Exercise passage
....

Zhao’s third feature, “Nomadland,” is, like “The Rider,” based on reality, but takes another person’s research and writing as the basis for its story. Journalist Jessica Bruder wrote a non-fiction book, “Nomadland: Surviving America in the Twenty-First Century,” looking at older American workers driving around the country, searching for seasonal employment. They are a different kind of migrant workers, many adversely affected by the Great Recession (2007-2009).
The real city of Empire was founded in 1923 as a tent city formed by miners. By 1948, US Gypsum owned the town. At its largest, the population was 750 in the early 1960s. The gypsum plant closed on 31 January 2011, eliminating 95 jobs. Residents with children were allowed to remain in the company homes until the end of the school year (20 June 2011). After which, Empire became a ghost town. Its ZIP Code (89405) was discontinued. In 2016, the city became the property of Empire Mining Co. In 2017, the population was 217.

....

Extracted information
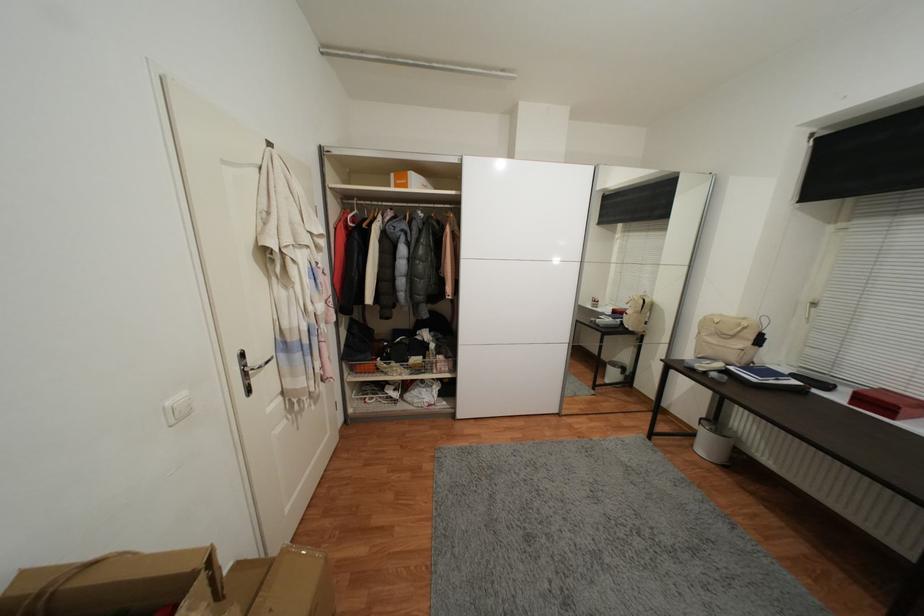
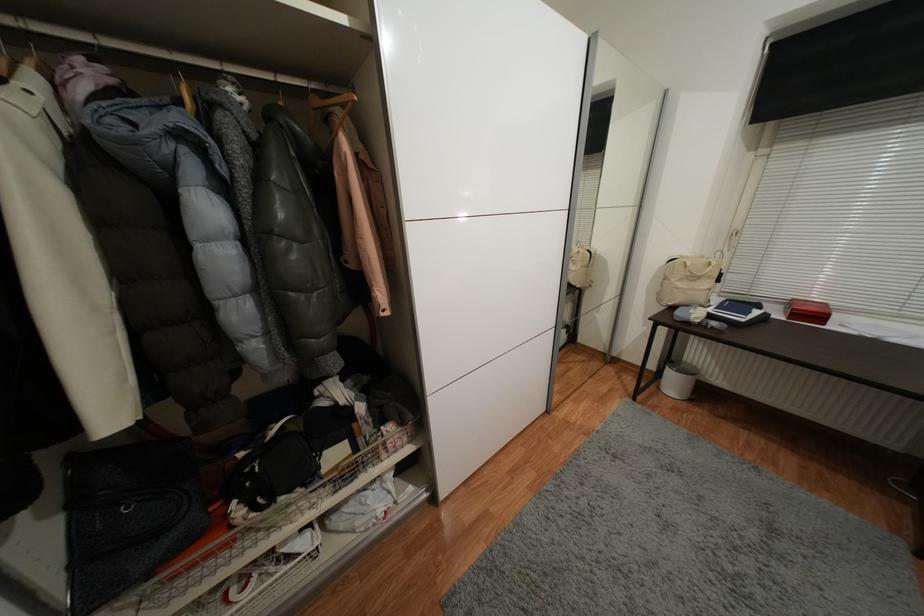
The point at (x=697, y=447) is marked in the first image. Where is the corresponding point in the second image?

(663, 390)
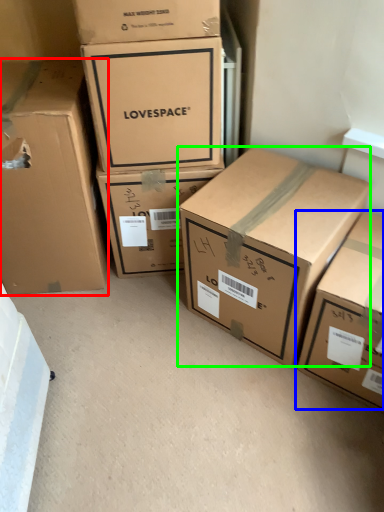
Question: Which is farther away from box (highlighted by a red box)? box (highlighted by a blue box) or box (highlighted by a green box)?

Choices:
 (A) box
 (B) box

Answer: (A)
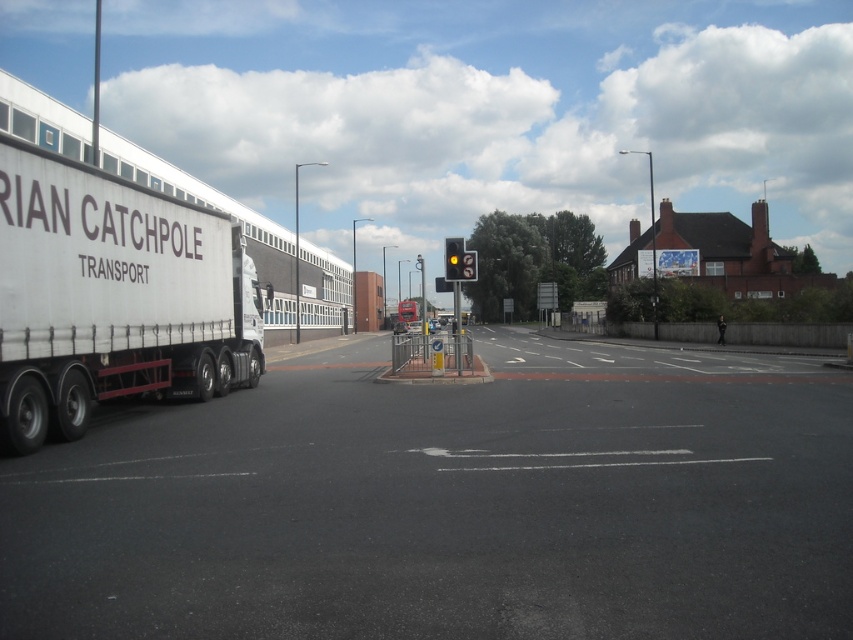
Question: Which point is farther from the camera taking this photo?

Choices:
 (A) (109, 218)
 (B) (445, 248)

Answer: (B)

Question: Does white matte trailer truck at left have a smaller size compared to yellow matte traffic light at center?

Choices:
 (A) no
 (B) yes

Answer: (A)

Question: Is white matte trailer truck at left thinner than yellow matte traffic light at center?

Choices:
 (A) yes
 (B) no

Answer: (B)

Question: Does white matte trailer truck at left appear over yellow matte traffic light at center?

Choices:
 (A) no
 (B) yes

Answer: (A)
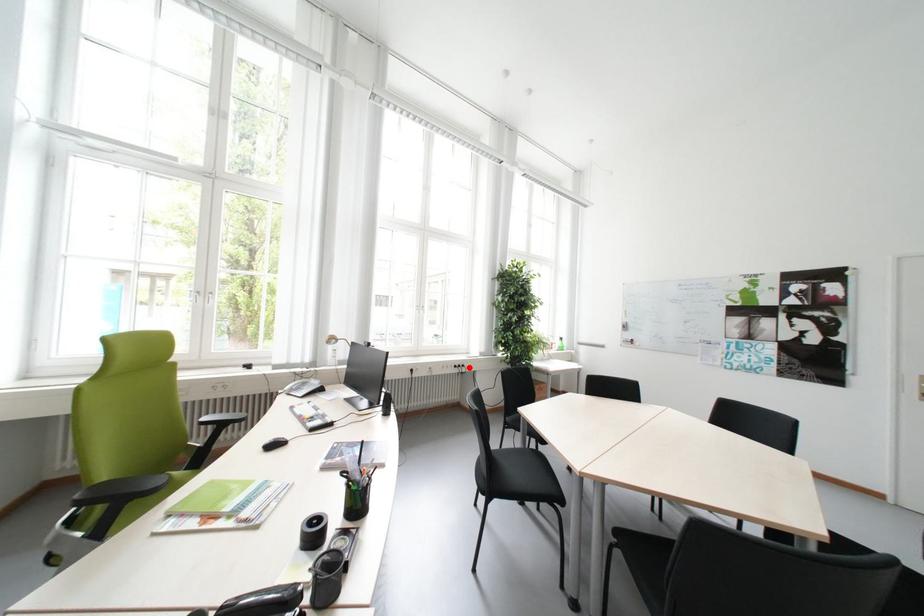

....

Answer these from the passage about "Nomadland" and the town of Empire:
(a) What years does the passage give for the Great Recession?
(b) In what year was Empire founded?
(c) On what date did the gypsum plant close, and how many jobs did that cut?

(a) 2007-2009
(b) 1923
(c) 31 January 2011; 95 jobs